Il centro antiviolenza della nostra associazione è infatti risultato, per statuto, il più idoneo del territorio ibleo per l’assistenza a 360°, anche legale e psicologica, alle donne vittime di violenza.
Si concretizza, così, una collaborazione esistente già da tempo che permetterà di rafforzare la rete, formata dalla nostra associazione, dai medici, dalla Procura della Repubblica e dalle forze dell’ordine, finalizzata alla tutela delle donne che si recano in caserma, in commissariato o, nel caso specifico, in pronto soccorso, con segni di maltrattamento.  
“La prevenzione e la tutela vengono prima di tutto – ha dichiarato la Presidente Sabrina Mercante – ma si possono fare seriamente solo se si è realmente presenti nelle strutture giuste e i presidi sanitari sono senza dubbio tra queste.
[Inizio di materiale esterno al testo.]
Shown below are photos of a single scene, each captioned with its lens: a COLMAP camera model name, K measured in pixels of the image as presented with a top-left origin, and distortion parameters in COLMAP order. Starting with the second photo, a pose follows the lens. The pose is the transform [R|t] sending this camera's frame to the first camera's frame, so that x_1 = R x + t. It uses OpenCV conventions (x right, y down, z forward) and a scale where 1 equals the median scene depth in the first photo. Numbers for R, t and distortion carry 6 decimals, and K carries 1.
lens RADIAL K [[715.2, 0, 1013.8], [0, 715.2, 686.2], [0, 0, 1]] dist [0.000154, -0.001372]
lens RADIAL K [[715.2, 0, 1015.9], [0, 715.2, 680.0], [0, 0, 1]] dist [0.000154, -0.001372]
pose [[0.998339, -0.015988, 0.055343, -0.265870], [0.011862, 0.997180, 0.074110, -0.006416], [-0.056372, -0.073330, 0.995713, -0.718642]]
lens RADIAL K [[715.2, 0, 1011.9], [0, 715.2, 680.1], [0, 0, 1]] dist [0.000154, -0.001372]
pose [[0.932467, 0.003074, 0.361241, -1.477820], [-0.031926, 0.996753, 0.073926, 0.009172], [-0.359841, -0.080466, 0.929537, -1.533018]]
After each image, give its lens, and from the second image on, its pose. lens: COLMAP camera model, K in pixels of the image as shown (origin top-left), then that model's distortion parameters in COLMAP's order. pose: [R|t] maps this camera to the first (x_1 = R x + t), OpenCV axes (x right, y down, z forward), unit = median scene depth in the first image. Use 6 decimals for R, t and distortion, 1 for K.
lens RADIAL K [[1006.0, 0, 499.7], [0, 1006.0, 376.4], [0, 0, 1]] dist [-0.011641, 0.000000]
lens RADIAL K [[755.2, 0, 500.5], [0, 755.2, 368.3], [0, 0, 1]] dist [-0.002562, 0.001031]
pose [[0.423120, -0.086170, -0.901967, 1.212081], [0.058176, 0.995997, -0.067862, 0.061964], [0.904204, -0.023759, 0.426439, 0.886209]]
Grazie alla firma di questo importante protocollo i medici sapranno che, quando si troveranno a soccorrere una donna violata, chiamando immediatamente noi la affideranno a persone esperte che si dedicano volontariamente a questo da anni. Nel totale rispetto della privacy la donna potrà essere consigliata e indirizzata nel migliore dei modi e potrà usufruire del nostro servizio di accoglienza anche se deciderà di non denunciare. La firma di oggi è un altro fondamentale tassello che si aggiunge a quella famosa rete che da tempo stiamo cercando di realizzare con attenzione e serietà e che dimostra che stiamo crescendo nel modo più giusto. Un ringraziamento  va al nostro legale, l’avv. Rossana Caudullo, che con costanza e professionalità da sempre, come mediatore familiare, presta tutta l’attenzione possibile a queste delicate problematiche”.
La firma odierna arriva, tra l’altro, a qualche settimana dall’avvio del corso che la nostra associazione terrà proprio con gli operatori del pronto soccorso dell’ospedale Guzzardi di Vittoria.
Il protocollo di stamani è stato siglato anche da un’altra associazione, la Noi National Organized Integration, operativa sul territorio provinciale da un anno. “Le attività che portiamo avanti sono tante e molto diverse tra loro ma con questo documento ci poniamo principalmente gli obiettivi dell’integrazione, dell’accoglienza e dell’inclusione sociale delle donne straniere vittime di violenza” ha spiegato la Presidente Valentina Maci, mediatrice culturale. “Spesso, infatti, queste donne non denunciano e non chiedono aiuto proprio perché hanno qualche difficoltà con la nostra lingua”.